### Request
Report each line of the records where "stddev" occurs.

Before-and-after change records
====

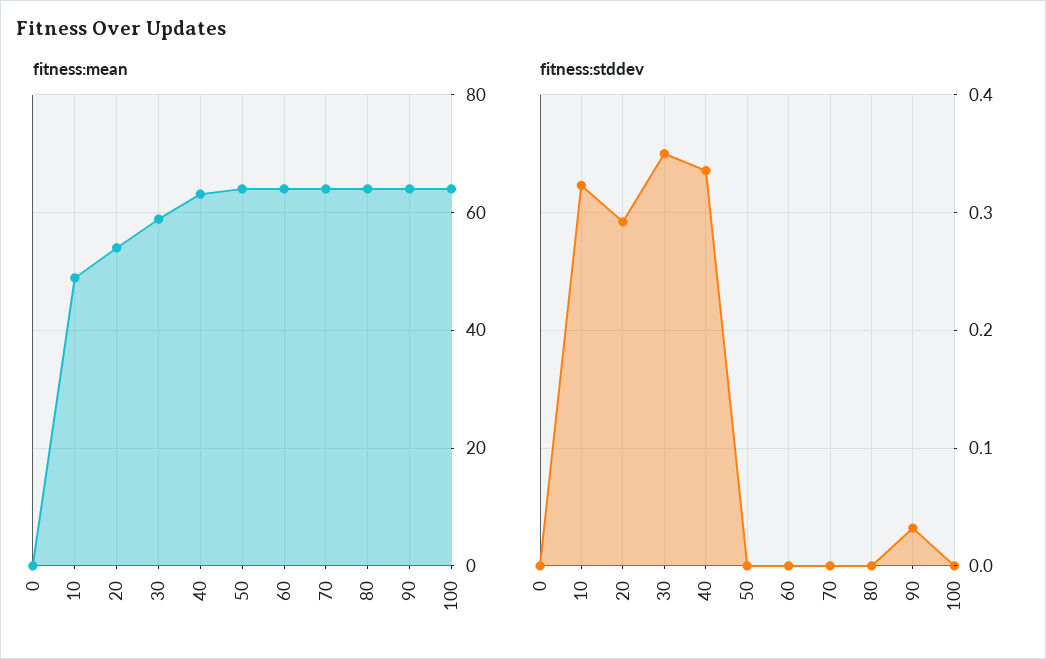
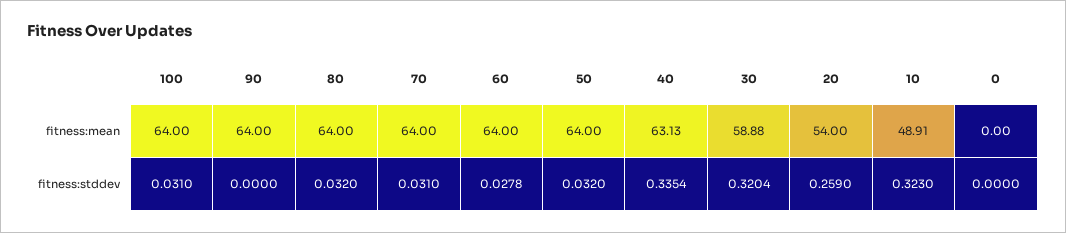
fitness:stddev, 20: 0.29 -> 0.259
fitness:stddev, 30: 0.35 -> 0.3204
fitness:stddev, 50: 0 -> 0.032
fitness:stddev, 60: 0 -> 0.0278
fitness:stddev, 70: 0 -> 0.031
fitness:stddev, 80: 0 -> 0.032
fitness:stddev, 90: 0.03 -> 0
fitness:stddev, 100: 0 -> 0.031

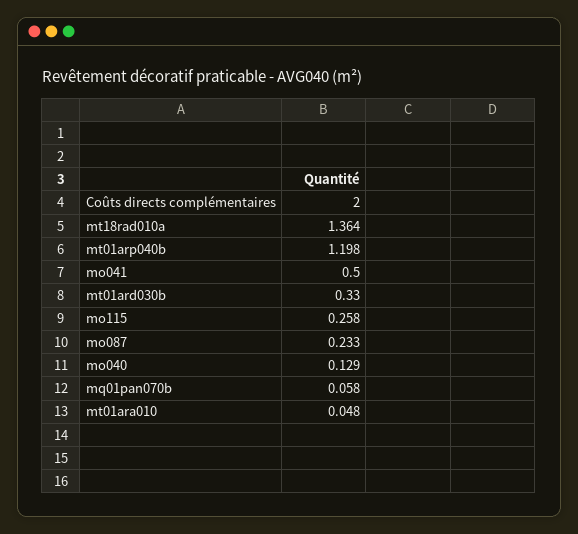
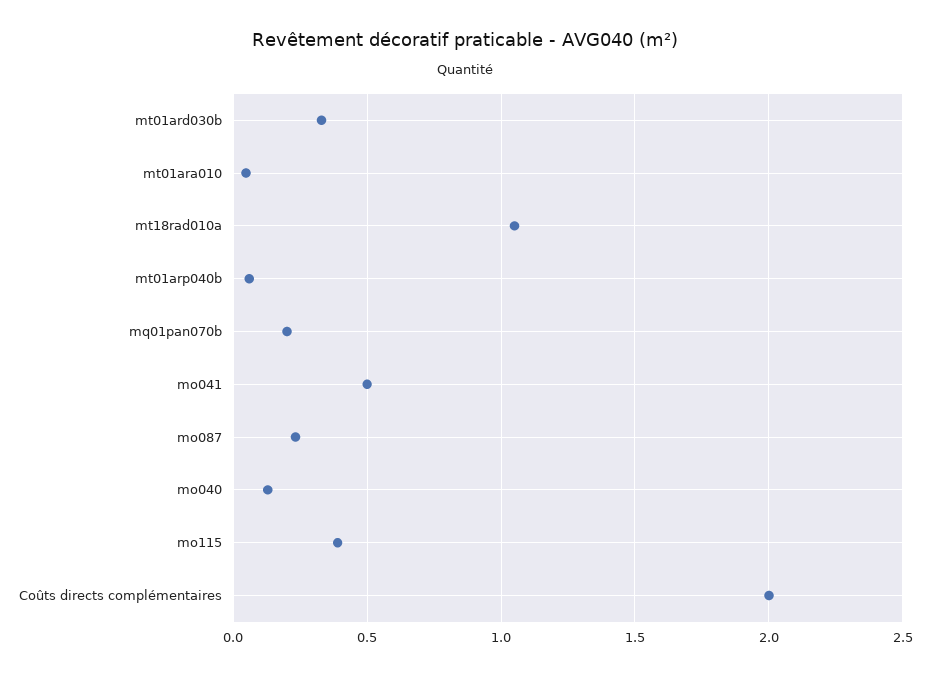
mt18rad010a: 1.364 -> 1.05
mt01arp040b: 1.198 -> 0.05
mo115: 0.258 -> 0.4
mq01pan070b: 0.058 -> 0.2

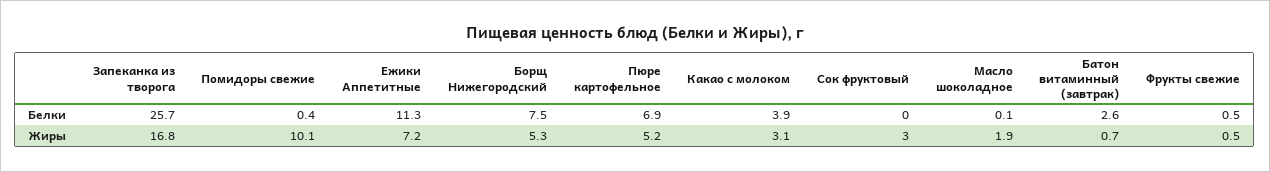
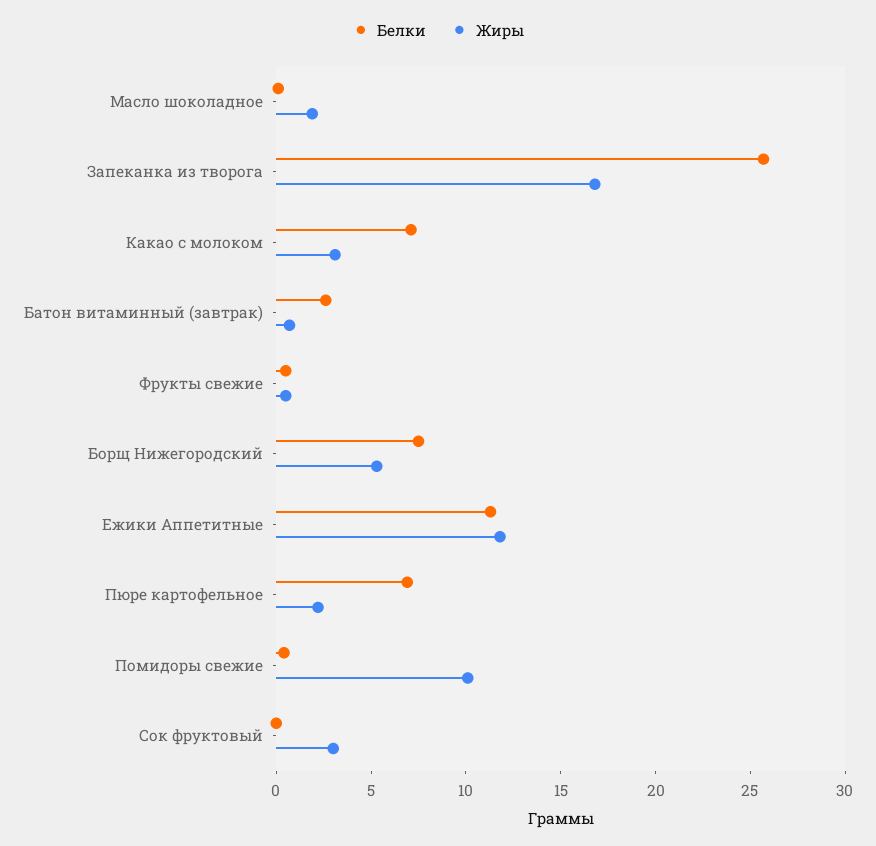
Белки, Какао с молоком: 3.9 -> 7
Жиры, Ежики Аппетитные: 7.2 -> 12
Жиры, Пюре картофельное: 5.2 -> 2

====

### Output of the exercise
fitness:stddev, 20: 0.29 -> 0.259
fitness:stddev, 30: 0.35 -> 0.3204
fitness:stddev, 50: 0 -> 0.032
fitness:stddev, 60: 0 -> 0.0278
fitness:stddev, 70: 0 -> 0.031
fitness:stddev, 80: 0 -> 0.032
fitness:stddev, 90: 0.03 -> 0
fitness:stddev, 100: 0 -> 0.031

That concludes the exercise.